Grâce à de nombreuses caméras de surveillance, elle indique l’état de saturation des parkings, les horaires des transports, les problèmes de sécurité ou mesure la qualité de l’air. Pour y accéder, il suffit de toucher l’un des 250 écrans numériques placés dans un lieu public (cabines téléphoniques, arrêts de bus, de trains…), ou de consulter un smartphone ou une tablette. Ce geste devient d’autant plus facile que la municipalité a entamé la construction l’an passé du plus grand réseau urbain de wi-fi du pays. Les 11 000 cabines téléphoniques de la cité vont devenir des points d’accès wi-fi et aider à terme à réduire la « fracture numérique ». L’électricité est également l’objet de toutes les attentions. C’est la raison pour laquelle la régie Con Edison travaille à créer un réseau intelligent pour que les consommateurs puissent mieux contrôler leur consommation.
Un chantier immobilier à 20 milliards de dollars
Combattre la violence s’avère tout autant un enjeu de taille pour le futur. Dans cette optique, la municipalité a lancé un programme pilote de deux ans qui, grâce aux micros placés sur les toits de certains quartiers chauds, alerte la police en temps réel dès qu’un coup de feu est tiré.

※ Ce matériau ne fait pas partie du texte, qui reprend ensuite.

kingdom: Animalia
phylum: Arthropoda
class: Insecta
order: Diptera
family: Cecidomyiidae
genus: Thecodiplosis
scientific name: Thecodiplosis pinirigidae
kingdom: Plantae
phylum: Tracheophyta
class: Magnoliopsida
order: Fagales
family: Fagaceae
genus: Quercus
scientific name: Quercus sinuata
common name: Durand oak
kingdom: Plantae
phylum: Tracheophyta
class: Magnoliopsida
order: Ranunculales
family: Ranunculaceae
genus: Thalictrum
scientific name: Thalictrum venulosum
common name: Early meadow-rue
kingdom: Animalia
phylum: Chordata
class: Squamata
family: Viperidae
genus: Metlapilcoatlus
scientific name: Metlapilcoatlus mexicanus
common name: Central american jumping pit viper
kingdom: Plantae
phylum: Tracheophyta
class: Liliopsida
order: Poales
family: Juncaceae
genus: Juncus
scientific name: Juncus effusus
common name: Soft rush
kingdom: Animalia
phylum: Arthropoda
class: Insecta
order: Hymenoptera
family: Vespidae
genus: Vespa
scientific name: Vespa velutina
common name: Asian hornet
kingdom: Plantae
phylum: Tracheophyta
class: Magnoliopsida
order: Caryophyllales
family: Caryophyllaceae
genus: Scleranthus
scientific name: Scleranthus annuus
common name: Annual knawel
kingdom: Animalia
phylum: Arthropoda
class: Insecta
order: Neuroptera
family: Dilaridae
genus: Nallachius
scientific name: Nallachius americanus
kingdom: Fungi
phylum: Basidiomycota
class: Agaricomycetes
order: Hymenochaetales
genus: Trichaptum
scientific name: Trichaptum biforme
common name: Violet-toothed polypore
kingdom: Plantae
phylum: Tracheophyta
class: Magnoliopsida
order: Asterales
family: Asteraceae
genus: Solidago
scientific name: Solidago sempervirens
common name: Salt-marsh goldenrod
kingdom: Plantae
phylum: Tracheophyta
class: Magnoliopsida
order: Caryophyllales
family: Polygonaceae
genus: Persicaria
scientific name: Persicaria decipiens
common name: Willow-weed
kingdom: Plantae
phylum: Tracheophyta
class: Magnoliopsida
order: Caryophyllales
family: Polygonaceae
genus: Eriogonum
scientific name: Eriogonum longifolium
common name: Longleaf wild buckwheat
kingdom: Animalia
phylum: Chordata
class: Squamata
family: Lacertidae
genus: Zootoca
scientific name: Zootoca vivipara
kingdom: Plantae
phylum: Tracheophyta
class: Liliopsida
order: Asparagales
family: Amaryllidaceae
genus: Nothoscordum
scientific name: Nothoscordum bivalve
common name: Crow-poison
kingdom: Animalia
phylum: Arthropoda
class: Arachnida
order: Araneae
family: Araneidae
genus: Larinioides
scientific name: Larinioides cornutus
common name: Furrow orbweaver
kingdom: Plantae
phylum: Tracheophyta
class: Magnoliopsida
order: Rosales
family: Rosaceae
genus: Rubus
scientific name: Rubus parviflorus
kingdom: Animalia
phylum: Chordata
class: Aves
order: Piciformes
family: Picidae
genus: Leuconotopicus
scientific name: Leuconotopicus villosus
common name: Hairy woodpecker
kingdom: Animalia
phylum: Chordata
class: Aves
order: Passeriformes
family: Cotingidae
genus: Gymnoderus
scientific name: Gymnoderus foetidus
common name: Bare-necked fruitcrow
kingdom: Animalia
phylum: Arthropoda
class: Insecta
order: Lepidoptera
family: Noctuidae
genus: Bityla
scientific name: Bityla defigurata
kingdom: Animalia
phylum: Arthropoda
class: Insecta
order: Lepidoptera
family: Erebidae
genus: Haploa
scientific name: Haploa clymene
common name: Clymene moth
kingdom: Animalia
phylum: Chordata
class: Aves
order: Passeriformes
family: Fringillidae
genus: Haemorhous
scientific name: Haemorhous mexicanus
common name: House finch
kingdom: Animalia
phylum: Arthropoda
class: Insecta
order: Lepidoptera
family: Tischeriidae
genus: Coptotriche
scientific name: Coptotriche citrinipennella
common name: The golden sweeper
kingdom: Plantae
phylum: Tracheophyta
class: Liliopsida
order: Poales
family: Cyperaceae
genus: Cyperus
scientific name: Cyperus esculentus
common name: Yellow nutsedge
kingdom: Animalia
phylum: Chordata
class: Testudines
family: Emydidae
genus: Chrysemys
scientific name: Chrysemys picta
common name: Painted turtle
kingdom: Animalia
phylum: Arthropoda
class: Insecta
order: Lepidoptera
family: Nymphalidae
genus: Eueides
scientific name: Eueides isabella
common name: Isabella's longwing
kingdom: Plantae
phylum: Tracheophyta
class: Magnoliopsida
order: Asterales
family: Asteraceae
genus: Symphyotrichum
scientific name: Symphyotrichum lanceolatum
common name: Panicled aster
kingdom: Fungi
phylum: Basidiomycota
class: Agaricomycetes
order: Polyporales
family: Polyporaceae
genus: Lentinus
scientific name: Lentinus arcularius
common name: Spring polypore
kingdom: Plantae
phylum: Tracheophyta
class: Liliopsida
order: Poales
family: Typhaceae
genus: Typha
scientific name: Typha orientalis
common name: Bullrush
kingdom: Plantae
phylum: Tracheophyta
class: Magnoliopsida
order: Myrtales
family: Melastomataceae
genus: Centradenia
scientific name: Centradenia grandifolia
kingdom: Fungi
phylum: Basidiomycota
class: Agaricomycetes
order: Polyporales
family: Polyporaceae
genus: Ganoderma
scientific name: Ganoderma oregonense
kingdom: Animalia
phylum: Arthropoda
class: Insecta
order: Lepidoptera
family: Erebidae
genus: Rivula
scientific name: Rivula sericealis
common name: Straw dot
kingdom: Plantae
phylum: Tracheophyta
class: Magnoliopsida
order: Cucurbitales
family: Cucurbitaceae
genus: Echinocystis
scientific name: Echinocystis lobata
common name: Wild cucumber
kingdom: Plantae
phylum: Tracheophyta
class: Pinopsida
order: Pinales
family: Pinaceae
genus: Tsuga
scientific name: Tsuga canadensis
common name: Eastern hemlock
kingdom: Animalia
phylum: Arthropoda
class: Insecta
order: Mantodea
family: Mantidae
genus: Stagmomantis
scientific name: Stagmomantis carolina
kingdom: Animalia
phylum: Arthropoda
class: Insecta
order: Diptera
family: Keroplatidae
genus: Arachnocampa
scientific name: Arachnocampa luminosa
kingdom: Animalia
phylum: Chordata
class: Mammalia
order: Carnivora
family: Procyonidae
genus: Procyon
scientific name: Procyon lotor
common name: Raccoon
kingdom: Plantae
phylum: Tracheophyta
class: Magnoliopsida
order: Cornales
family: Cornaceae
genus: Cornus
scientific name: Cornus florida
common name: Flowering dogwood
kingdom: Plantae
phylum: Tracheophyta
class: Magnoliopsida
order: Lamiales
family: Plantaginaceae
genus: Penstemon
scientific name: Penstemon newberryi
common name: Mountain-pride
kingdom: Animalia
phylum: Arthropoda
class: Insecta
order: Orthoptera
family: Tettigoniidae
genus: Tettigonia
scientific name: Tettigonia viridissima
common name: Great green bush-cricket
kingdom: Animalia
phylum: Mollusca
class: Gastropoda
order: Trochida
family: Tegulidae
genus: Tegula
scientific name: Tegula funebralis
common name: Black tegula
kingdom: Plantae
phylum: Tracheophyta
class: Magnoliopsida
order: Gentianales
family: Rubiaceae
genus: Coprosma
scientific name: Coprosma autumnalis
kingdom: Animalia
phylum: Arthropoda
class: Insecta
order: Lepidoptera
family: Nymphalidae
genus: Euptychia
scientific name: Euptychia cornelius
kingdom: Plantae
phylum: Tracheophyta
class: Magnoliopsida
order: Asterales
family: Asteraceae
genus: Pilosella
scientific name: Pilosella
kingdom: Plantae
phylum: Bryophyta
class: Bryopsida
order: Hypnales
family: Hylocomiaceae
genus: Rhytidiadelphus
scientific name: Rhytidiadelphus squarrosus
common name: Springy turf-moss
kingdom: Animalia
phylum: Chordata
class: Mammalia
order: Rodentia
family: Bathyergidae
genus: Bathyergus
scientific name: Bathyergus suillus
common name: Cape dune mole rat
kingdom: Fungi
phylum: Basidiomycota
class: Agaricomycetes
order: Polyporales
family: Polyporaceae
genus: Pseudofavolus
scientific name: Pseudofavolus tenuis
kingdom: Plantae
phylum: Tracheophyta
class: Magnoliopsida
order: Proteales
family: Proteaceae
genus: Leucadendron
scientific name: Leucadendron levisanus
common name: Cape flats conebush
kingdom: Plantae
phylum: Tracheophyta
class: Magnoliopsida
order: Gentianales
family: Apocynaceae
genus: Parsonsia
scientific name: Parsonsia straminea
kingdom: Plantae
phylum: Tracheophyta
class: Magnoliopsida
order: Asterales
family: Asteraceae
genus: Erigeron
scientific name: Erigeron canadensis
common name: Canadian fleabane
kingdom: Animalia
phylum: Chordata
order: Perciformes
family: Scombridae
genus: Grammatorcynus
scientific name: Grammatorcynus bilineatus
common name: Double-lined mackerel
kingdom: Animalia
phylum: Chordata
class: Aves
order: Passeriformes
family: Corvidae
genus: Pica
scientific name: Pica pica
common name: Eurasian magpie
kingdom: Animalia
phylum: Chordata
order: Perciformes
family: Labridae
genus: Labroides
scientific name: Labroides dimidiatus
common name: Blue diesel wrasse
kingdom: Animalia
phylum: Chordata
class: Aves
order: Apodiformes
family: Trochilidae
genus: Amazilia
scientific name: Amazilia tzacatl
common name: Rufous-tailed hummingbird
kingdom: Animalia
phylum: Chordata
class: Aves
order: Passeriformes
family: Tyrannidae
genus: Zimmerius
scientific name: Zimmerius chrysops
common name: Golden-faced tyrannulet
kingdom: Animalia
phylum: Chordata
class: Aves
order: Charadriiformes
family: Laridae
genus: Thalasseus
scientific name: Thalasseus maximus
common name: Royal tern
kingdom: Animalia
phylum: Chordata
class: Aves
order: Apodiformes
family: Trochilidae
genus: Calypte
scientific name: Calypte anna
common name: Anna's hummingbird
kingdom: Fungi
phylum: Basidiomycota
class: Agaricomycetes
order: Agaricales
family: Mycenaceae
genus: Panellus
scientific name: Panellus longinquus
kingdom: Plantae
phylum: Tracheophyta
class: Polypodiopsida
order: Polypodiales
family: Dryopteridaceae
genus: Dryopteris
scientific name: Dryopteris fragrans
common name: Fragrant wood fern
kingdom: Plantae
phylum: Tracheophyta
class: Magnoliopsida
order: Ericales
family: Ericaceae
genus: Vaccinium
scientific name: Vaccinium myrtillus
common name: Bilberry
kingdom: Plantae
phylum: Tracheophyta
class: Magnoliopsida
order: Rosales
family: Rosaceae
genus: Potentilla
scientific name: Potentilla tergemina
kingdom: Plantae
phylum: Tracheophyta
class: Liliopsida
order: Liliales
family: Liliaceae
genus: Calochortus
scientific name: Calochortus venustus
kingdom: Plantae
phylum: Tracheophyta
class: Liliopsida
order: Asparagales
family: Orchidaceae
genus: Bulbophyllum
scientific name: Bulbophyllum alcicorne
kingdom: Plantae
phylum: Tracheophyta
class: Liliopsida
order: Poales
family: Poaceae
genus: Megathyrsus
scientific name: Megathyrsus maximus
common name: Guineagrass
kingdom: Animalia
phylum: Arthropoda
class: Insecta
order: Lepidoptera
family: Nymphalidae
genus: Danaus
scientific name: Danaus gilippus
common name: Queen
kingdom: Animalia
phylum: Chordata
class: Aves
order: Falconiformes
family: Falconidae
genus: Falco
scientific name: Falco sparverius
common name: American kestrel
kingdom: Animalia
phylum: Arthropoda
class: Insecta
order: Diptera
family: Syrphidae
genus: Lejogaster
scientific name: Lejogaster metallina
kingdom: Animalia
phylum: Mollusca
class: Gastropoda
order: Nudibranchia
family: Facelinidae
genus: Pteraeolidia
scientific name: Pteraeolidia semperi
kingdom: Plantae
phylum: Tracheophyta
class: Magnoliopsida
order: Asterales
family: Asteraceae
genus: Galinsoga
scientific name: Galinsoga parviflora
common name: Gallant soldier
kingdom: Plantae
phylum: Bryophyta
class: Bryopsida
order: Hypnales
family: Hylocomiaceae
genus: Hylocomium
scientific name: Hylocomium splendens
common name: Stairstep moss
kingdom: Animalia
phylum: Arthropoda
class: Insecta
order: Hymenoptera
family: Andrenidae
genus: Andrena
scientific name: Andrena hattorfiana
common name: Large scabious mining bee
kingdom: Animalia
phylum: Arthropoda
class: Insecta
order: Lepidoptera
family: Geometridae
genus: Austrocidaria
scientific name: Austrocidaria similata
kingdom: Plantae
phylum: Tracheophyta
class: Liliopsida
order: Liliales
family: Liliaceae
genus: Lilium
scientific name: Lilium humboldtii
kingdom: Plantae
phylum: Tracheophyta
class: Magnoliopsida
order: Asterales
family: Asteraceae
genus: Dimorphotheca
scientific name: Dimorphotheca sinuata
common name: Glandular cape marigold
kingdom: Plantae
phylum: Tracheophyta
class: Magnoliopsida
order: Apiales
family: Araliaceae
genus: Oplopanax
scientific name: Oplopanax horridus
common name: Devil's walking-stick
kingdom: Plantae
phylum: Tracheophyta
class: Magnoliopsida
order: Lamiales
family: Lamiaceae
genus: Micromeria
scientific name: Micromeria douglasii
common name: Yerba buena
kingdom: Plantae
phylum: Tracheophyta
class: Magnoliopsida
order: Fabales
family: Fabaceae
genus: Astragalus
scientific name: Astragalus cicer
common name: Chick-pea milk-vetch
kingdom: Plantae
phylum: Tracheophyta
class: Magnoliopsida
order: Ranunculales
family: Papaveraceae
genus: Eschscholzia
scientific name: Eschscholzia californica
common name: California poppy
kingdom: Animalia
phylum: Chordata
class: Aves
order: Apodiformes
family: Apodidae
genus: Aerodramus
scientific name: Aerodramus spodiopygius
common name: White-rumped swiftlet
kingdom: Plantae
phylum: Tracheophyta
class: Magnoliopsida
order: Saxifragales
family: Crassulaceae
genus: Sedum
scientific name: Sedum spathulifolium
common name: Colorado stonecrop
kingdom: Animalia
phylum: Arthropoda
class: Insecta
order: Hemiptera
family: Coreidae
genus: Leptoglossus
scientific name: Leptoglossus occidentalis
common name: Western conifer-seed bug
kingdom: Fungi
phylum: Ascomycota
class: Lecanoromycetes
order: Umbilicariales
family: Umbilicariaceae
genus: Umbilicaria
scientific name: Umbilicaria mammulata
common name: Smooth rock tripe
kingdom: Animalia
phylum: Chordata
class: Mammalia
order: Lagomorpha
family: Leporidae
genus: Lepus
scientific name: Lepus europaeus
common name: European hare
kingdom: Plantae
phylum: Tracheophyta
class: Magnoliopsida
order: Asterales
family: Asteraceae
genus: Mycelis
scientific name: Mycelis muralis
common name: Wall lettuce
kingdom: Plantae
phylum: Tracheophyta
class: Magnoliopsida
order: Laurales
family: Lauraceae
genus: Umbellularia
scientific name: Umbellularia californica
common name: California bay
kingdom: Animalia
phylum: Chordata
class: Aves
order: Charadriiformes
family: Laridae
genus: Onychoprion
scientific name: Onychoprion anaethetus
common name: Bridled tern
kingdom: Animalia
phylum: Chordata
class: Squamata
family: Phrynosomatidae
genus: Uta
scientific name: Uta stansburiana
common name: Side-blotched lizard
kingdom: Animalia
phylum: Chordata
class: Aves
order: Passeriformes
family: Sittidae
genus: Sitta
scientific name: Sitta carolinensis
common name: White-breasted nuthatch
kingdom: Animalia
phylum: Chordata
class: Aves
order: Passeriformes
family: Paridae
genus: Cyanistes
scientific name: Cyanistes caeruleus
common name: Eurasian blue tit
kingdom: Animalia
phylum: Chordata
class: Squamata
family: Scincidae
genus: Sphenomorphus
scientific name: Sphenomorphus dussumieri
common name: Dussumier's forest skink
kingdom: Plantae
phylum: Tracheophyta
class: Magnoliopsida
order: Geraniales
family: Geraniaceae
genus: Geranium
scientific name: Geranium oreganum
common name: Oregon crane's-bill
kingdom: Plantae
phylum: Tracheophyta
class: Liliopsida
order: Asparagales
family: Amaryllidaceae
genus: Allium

Si des mesures écologiques, notamment avec le vaste programme CityBike (l’équivalent du Vélib’) ou le réaménagement de certains quartiers engorgés et pollués, sont un acquis, c’est sans doute dans le domaine de l’immobilier que l’ambition la plus innovante se fait jour. Le Hudson Yards Project, estimé à 20 milliards de dollars, est le plus grand chantier privé de l’histoire des États-Unis et le plus important de New York depuis la construction du centre Rockefeller. Cet espace à la fois commercial et résidentiel qui s’étend sur douze hectares, entre les 30e et 34er ues, se veut un exemple en matière de développement durable. Grâce à des ajouts intelligents (loupe en fibres, milliers de capteurs posés sur les bâtiments, satellites sur les toits…), des données sur la circulation automobile, le flot des piétons, la qualité de l’air et l’énergie seront collectées et analysées. À terme, elles permettront, par exemple, aux éclairages de s’éteindre automatiquement dès que les occupants quittent la pièce, et à la lumière artificielle de s’ajuster d’elle-même à la naturelle. Ou encore à des moteurs d’ascenseurs de capter l’énergie au moment du freinage afin ensuite de la réintroduire dans le système électrique de l’immeuble. Sans parler des innovations qui vont donner la possibilité à un bâtiment avec un surplus d’électricité d’en envoyer à un autre qui en manque. Ou des nombreux dispositifs concernant la régulation de températures et la réduction des déchets.
Cet ensemble aussi prestigieux qu’intelligent ne sera cependant accessible qu’aux plus aisés. Si la municipalité veut en faire un véritable modèle pour l’avenir, cela aura un coût. Et reste à savoir qui pourra le supporter.